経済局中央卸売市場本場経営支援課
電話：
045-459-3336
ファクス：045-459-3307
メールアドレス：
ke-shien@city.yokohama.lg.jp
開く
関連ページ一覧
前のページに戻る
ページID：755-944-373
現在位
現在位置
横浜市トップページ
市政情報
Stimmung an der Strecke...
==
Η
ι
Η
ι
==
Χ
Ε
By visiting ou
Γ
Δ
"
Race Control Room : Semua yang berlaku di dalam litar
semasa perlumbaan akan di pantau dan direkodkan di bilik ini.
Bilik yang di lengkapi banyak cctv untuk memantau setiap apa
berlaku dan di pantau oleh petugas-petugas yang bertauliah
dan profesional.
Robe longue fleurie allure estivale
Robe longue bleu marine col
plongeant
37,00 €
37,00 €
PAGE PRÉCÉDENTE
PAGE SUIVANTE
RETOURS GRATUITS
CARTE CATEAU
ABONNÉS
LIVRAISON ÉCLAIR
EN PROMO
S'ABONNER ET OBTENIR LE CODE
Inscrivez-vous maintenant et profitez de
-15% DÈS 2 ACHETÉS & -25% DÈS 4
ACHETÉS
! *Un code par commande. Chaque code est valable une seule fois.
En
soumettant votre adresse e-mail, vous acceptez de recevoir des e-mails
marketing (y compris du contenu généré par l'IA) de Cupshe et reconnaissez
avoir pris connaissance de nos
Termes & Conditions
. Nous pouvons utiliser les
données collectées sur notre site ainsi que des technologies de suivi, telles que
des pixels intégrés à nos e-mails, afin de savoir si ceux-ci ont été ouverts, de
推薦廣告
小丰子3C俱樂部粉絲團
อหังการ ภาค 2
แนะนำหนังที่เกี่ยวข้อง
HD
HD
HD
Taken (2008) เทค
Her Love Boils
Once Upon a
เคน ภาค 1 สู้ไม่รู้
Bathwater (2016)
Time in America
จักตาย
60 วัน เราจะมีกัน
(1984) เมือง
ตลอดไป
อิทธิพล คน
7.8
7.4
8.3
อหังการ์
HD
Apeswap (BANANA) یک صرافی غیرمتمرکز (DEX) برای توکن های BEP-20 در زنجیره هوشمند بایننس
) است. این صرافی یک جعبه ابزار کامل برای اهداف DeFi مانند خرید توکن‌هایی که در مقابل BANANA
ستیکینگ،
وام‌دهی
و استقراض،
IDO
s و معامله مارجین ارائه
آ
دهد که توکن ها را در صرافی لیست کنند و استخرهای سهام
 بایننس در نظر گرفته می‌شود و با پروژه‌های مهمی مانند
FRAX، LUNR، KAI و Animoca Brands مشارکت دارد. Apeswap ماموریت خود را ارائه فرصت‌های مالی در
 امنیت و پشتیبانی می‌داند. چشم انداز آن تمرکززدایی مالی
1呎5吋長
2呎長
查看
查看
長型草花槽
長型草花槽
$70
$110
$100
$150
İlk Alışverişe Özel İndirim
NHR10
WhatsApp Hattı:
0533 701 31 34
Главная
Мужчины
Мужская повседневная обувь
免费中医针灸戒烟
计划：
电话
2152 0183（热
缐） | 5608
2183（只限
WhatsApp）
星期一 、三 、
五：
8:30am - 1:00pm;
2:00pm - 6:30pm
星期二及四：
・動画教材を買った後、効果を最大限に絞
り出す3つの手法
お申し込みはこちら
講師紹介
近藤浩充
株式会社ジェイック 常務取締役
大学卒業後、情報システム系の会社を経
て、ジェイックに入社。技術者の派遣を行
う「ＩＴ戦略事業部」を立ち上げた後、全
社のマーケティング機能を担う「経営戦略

-*-

> [AIM OF THE TASK]: Reproduce the listing word for word from its first line through the line containing "RETOURS GRATUITS", including both of those lines.

> [ANSWER]:
経済局中央卸売市場本場経営支援課
電話：
045-459-3336
ファクス：045-459-3307
メールアドレス：
ke-shien@city.yokohama.lg.jp
開く
関連ページ一覧
前のページに戻る
ページID：755-944-373
現在位
現在位置
横浜市トップページ
市政情報
Stimmung an der Strecke...
==
Η
ι
Η
ι
==
Χ
Ε
By visiting ou
Γ
Δ
"
Race Control Room : Semua yang berlaku di dalam litar
semasa perlumbaan akan di pantau dan direkodkan di bilik ini.
Bilik yang di lengkapi banyak cctv untuk memantau setiap apa
berlaku dan di pantau oleh petugas-petugas yang bertauliah
dan profesional.
Robe longue fleurie allure estivale
Robe longue bleu marine col
plongeant
37,00 €
37,00 €
PAGE PRÉCÉDENTE
PAGE SUIVANTE
RETOURS GRATUITS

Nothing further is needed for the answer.